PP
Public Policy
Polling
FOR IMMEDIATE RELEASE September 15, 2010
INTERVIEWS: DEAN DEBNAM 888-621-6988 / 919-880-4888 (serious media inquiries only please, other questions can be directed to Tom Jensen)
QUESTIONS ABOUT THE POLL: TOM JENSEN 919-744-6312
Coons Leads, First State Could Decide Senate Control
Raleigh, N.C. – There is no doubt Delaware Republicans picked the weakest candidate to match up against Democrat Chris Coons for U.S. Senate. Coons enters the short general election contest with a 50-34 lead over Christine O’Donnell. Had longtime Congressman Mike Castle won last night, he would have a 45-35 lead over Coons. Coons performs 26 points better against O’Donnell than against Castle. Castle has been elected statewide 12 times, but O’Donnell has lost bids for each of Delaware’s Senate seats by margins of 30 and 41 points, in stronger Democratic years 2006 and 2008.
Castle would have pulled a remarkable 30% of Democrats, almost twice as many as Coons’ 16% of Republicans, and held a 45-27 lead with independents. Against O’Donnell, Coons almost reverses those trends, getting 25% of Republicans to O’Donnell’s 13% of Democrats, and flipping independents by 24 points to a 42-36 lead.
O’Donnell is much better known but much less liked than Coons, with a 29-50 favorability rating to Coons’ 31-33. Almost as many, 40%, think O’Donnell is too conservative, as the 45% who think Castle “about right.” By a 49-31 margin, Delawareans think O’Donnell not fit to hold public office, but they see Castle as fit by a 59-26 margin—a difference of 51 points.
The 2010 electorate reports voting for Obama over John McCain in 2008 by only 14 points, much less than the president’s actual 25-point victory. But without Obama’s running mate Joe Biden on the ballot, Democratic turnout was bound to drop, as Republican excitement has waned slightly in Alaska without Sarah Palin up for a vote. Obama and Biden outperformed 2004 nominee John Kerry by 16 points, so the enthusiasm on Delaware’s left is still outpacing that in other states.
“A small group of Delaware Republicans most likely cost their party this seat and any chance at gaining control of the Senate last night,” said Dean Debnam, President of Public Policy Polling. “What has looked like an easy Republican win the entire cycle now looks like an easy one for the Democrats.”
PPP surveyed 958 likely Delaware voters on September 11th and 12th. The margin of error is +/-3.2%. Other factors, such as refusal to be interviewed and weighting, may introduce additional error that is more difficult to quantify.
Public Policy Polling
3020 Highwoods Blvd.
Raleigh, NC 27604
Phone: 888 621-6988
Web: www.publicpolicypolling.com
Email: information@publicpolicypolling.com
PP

################

Copy out every line of the listing where the word "many" occurs.

Written solution:
Castle would have pulled a remarkable 30% of Democrats, almost twice as many as Coons’ 16% of Republicans, and held a 45-27 lead with independents. Against O’Donnell, Coons almost reverses those trends, getting 25% of Republicans to O’Donnell’s 13% of Democrats, and flipping independents by 24 points to a 42-36 lead.
O’Donnell is much better known but much less liked than Coons, with a 29-50 favorability rating to Coons’ 31-33. Almost as many, 40%, think O’Donnell is too conservative, as the 45% who think Castle “about right.” By a 49-31 margin, Delawareans think O’Donnell not fit to hold public office, but they see Castle as fit by a 59-26 margin—a difference of 51 points.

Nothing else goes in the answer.